PASADENA - Allowing an NFL franchise to use the Rose Bowl for up to five years would cause some "significant and unavoidable" environmental impacts to air quality, noise, recreation, transportation, traffic and parking, a draft report released by the city has found.
The draft Environmental Impact Report, part of a $400,000 study approved by the City Council in March, was posted on the city's website Thursday and will be available for public review and comment through Oct. 8.
Neither developer Ed Roski Jr. of Majestic Realty, which is proposing a stadium in Industry, nor Anschutz Entertainment Group, which is proposing Farmer's Field near LA Live downtown, has a team in hand and neither has begun construction.
But if either proposal is successful, an interim facility, such as the Rose Bowl, would likely be needed as early as the fall of 2013, city officials said.
The proposed project, which has attracted both strong support and opposition, would generate noise levels that would exceed the city's standards and "significantly interfere with existing recreational facilities in the Central Arroyo," the draft study found; there would also be "significant impacts" to intersections, streets and transit systems during weekday and weekend events.
Hosting the NFL would also generate pollutants that exceed South Coast Air Quality Management District thresholds, the review reported.
The draft study proposes a wide range of measures


to lessen impacts but in some cases, "no feasible mitigation exists." City Manager Michael Beck has said that hosting an NFL team could generate "tens of millions of dollars" a year in direct and indirect revenue for cash-strapped Pasadena and could help fill the Rose Bowl renovation's funding gap.

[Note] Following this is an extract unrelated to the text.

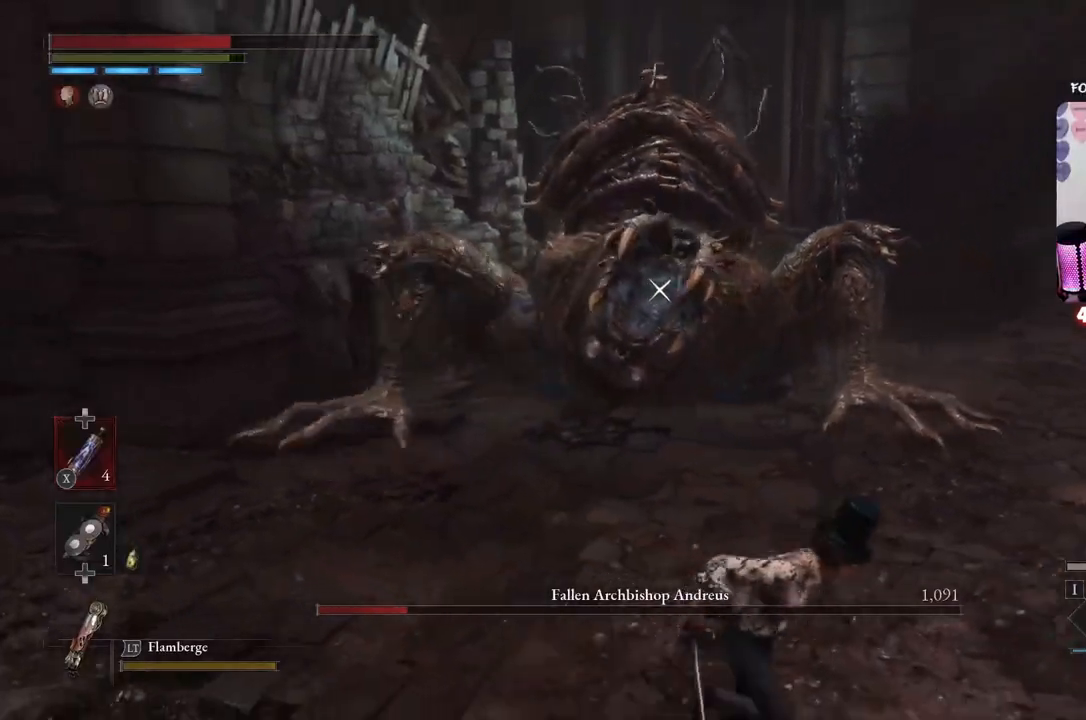
{"buttons": ["B"], "left_stick": "up", "right_stick": "center", "events": [[33, "left_stick", "right"], [134, "left_stick", "up-right"], [234, "left_stick", "up"], [267, "B", "down"]]}
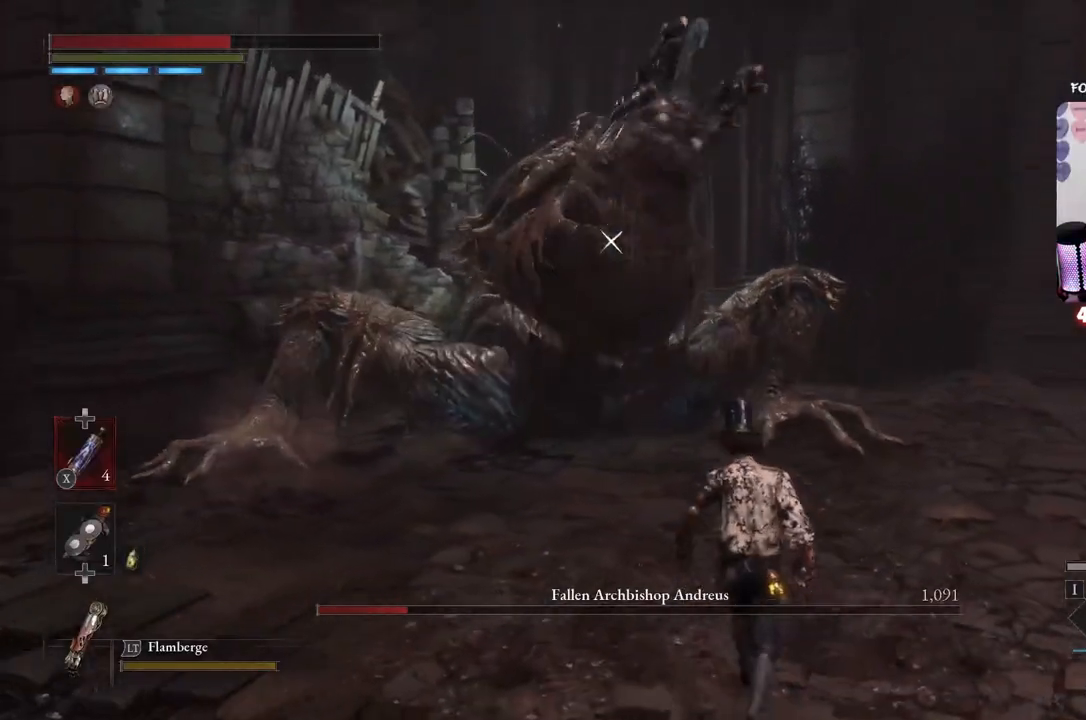
{"buttons": ["B"], "left_stick": "down-right", "right_stick": "center", "events": [[200, "left_stick", "down-right"]]}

Stadium officials announced this week that the renovation is expected to increase by another $2 million for the project's second phase, bringing the total estimate up to nearly $179 million. But they plan to put off about $14.3 million in improvements, which would reduce the project estimate to $164.6 million and leave a funding gap of $25.3 million rather than nearly $40 million.
The City Council would have to certify the environmental review and amend the city ordinance to increase the number of large stadium events of greater than 20,000 attendees from 12 to up to 25 a year.
Rose Bowl neighbor Nina Chomsky, president of the Linda Vista/Annandale Association, said she was pleased the public would have 60 days to review the extensive report rather than the 45 required.
Chomsky, who had yet to read the report, said she was also pleased the draft EIR would be reviewed both by the Planning Commission, with its strong background in state environmental law, and the Parks and Recreation Commission since the impact on the Central Arroyo would be "enormous."
Lee Zanteson, past president of the LVAA, said he will check to see if the draft EIR has examined "the totality" of recreational use.
"I don't think the city has other parks that can replace the Rose Bowl loop for all the people that use it, and there are literally thousands every day," he said.
Zanteson said he was concerned the significant impacts would be trumped by economic concerns.
Councilman Victor Gordo, president of the Rose Bowl Operating Co., said the city must explore all options and ensure any deal makes sense for the city, the stadium, its partners and the community.
The public can hear more about the draft EIR and provide comment at a Sept. 19 special Planning Commission meeting, a Sept. 27 Transportation Advisory Commission meeting and an Oct. 2 Recreation and Parks Commission meeting.